Problem:
Can you update the lines running from the first one through the line containing "genus: Tetracera", replacing "common name" with "vernacular name" and leaving everything else unchanged?

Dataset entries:
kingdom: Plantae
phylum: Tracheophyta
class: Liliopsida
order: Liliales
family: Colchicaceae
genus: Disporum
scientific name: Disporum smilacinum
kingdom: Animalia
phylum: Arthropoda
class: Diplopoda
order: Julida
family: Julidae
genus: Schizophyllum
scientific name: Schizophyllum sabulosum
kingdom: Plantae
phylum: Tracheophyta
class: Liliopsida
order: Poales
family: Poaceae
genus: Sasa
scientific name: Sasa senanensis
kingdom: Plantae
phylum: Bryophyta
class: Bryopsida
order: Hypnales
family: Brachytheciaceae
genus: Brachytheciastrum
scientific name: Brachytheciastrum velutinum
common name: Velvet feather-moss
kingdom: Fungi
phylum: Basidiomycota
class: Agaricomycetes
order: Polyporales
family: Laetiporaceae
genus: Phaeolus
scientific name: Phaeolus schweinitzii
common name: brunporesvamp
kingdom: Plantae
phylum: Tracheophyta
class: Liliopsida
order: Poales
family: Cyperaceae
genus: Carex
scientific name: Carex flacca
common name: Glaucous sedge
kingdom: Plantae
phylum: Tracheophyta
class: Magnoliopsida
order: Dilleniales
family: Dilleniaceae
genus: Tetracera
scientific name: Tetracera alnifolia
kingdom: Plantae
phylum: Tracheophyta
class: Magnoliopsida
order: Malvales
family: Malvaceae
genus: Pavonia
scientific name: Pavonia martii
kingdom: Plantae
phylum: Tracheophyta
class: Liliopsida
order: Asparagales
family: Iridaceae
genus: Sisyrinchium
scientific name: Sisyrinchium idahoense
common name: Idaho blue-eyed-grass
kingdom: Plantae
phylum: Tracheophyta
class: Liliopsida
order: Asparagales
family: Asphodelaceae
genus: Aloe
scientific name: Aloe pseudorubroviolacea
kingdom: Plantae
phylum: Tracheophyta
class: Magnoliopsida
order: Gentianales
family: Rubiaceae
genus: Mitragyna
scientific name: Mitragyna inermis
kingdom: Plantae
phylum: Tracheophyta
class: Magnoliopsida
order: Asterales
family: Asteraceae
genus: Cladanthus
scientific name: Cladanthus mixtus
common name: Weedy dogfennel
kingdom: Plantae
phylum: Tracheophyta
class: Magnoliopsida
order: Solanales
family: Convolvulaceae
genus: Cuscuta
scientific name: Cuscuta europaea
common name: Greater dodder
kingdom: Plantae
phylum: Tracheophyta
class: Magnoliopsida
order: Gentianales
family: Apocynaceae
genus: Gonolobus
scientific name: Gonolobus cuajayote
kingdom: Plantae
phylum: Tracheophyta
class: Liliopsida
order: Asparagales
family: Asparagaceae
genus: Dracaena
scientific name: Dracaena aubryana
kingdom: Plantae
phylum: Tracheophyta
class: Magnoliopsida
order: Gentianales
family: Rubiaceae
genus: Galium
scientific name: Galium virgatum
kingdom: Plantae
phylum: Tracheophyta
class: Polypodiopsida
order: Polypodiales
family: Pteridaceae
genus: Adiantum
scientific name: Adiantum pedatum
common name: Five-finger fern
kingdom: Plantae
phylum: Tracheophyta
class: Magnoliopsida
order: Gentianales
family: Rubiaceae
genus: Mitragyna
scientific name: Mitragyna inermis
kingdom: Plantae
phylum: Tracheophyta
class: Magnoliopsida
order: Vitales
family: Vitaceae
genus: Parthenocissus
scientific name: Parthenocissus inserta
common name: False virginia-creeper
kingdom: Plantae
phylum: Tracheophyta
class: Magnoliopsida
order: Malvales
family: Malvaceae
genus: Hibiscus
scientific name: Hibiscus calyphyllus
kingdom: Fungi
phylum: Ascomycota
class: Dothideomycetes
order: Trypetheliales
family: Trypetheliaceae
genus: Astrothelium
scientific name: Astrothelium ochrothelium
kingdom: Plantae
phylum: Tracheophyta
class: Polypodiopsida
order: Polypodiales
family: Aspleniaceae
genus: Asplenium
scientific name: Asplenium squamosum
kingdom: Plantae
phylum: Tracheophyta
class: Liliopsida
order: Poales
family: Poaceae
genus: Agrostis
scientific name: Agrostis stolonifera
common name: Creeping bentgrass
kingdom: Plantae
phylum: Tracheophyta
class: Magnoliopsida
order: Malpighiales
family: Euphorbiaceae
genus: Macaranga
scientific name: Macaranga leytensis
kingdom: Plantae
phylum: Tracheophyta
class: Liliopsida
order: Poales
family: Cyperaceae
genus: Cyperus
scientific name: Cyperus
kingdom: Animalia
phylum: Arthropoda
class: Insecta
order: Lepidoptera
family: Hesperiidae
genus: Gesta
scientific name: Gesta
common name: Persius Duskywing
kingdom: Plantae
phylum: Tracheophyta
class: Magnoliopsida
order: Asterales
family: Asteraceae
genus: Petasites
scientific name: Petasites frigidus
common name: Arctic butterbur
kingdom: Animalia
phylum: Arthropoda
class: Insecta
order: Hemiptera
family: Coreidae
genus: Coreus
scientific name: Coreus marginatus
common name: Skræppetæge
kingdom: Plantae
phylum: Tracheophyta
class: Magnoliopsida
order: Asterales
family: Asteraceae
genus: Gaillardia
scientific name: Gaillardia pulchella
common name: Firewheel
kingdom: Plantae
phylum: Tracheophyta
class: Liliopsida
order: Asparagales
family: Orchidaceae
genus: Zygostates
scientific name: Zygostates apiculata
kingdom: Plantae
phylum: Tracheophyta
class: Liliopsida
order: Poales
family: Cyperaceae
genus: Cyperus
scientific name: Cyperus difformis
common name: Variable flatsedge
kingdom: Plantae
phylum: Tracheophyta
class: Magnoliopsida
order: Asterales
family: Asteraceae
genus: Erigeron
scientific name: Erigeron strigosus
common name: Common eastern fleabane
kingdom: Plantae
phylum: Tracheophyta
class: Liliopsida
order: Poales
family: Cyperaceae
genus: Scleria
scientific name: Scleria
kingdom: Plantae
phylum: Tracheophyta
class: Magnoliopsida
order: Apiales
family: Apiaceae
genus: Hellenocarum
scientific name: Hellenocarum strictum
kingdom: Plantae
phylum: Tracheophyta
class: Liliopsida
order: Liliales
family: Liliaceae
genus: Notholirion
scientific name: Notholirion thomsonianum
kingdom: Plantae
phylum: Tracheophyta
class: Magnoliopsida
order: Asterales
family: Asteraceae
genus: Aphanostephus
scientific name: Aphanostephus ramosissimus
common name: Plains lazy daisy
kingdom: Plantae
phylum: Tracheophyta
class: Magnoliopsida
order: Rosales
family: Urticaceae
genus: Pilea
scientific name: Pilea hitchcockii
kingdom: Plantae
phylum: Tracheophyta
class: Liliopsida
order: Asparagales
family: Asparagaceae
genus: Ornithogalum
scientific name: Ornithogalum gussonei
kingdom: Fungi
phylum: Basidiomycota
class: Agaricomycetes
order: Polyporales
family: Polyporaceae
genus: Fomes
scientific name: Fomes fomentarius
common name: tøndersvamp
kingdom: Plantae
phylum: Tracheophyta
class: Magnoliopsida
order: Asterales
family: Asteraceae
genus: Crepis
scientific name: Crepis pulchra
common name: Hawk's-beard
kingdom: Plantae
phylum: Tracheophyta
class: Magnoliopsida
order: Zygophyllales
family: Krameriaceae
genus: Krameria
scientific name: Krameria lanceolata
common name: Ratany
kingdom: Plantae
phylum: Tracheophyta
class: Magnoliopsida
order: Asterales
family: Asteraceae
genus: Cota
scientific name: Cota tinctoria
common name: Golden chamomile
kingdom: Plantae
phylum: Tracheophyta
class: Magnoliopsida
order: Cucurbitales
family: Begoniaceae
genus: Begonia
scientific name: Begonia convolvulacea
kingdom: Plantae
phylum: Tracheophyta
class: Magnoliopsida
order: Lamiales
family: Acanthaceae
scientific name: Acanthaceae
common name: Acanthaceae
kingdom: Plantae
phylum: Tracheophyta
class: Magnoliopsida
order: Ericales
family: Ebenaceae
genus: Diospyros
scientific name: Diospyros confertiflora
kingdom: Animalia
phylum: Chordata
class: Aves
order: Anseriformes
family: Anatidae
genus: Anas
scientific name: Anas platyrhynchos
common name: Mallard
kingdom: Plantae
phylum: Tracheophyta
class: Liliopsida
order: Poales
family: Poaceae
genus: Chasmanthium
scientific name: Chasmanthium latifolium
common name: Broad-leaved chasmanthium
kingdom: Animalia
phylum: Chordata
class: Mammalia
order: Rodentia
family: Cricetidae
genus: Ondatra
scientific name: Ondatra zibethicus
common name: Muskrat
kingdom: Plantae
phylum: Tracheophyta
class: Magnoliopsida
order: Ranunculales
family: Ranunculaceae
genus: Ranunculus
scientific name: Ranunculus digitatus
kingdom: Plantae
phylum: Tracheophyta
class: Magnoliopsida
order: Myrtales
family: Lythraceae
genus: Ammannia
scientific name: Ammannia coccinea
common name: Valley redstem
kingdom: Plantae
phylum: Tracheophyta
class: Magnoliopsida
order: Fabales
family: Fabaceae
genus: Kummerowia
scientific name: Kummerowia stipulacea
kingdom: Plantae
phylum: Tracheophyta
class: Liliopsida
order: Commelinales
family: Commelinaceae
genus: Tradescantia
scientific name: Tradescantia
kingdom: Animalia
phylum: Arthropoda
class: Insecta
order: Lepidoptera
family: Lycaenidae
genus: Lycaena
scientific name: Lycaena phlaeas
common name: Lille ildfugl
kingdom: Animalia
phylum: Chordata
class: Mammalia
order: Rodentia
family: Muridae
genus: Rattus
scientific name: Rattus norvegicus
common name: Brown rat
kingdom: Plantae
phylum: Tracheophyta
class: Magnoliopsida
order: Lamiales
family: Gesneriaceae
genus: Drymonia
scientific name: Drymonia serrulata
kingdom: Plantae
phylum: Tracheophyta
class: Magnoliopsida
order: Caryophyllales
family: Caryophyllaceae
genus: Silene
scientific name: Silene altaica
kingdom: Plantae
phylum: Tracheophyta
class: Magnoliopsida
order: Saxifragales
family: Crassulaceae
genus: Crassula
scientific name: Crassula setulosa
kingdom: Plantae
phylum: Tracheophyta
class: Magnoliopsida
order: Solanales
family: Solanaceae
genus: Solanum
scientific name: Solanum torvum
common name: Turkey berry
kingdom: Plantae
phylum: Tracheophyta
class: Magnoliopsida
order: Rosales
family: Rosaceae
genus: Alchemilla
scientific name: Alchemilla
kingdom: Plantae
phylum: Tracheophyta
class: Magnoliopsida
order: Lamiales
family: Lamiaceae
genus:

Output of the exercise:
kingdom: Plantae
phylum: Tracheophyta
class: Liliopsida
order: Liliales
family: Colchicaceae
genus: Disporum
scientific name: Disporum smilacinum
kingdom: Animalia
phylum: Arthropoda
class: Diplopoda
order: Julida
family: Julidae
genus: Schizophyllum
scientific name: Schizophyllum sabulosum
kingdom: Plantae
phylum: Tracheophyta
class: Liliopsida
order: Poales
family: Poaceae
genus: Sasa
scientific name: Sasa senanensis
kingdom: Plantae
phylum: Bryophyta
class: Bryopsida
order: Hypnales
family: Brachytheciaceae
genus: Brachytheciastrum
scientific name: Brachytheciastrum velutinum
vernacular name: Velvet feather-moss
kingdom: Fungi
phylum: Basidiomycota
class: Agaricomycetes
order: Polyporales
family: Laetiporaceae
genus: Phaeolus
scientific name: Phaeolus schweinitzii
vernacular name: brunporesvamp
kingdom: Plantae
phylum: Tracheophyta
class: Liliopsida
order: Poales
family: Cyperaceae
genus: Carex
scientific name: Carex flacca
vernacular name: Glaucous sedge
kingdom: Plantae
phylum: Tracheophyta
class: Magnoliopsida
order: Dilleniales
family: Dilleniaceae
genus: Tetracera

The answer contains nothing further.